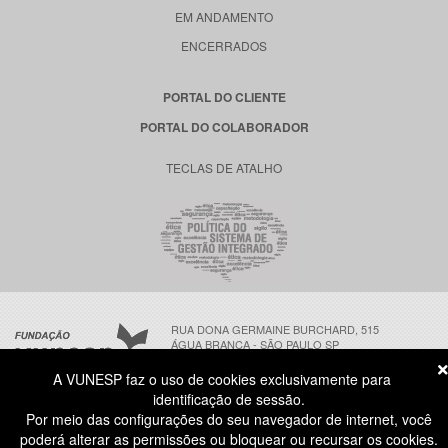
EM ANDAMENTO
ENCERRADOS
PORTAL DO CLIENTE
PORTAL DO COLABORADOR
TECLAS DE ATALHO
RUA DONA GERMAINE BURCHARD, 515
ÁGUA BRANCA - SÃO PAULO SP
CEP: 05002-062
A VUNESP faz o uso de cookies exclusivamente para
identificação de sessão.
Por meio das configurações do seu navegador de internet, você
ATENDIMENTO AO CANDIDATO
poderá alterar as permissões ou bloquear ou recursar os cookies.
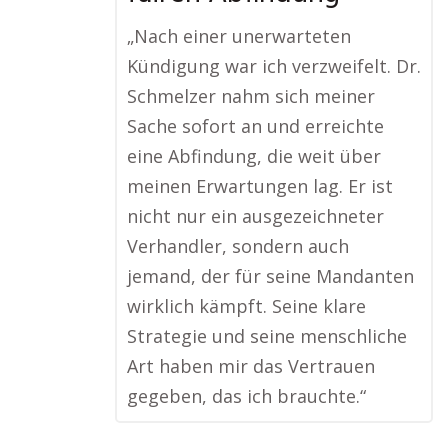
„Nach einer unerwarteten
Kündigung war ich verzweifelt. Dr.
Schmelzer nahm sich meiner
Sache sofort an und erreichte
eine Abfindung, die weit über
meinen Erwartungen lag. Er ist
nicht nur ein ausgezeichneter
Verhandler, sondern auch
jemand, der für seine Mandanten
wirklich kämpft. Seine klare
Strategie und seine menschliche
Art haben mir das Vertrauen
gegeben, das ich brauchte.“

::::

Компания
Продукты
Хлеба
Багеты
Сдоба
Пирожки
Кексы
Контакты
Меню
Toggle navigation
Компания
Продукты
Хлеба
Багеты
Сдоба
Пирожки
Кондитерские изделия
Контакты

::::

DESCRIPTION OF THE TASK
From the line with "EM ANDAMENTO" up to and including the line with "gegeben, das ich", swap "Verhandler" for "Unterhändler" and reproduce those lines of data with nothing else changed. Leave the pictures out of your answer.

TASK RESPONSE
EM ANDAMENTO
ENCERRADOS
PORTAL DO CLIENTE
PORTAL DO COLABORADOR
TECLAS DE ATALHO
RUA DONA GERMAINE BURCHARD, 515
ÁGUA BRANCA - SÃO PAULO SP
CEP: 05002-062
A VUNESP faz o uso de cookies exclusivamente para
identificação de sessão.
Por meio das configurações do seu navegador de internet, você
ATENDIMENTO AO CANDIDATO
poderá alterar as permissões ou bloquear ou recursar os cookies.
„Nach einer unerwarteten
Kündigung war ich verzweifelt. Dr.
Schmelzer nahm sich meiner
Sache sofort an und erreichte
eine Abfindung, die weit über
meinen Erwartungen lag. Er ist
nicht nur ein ausgezeichneter
Unterhändler, sondern auch
jemand, der für seine Mandanten
wirklich kämpft. Seine klare
Strategie und seine menschliche
Art haben mir das Vertrauen
gegeben, das ich brauchte.“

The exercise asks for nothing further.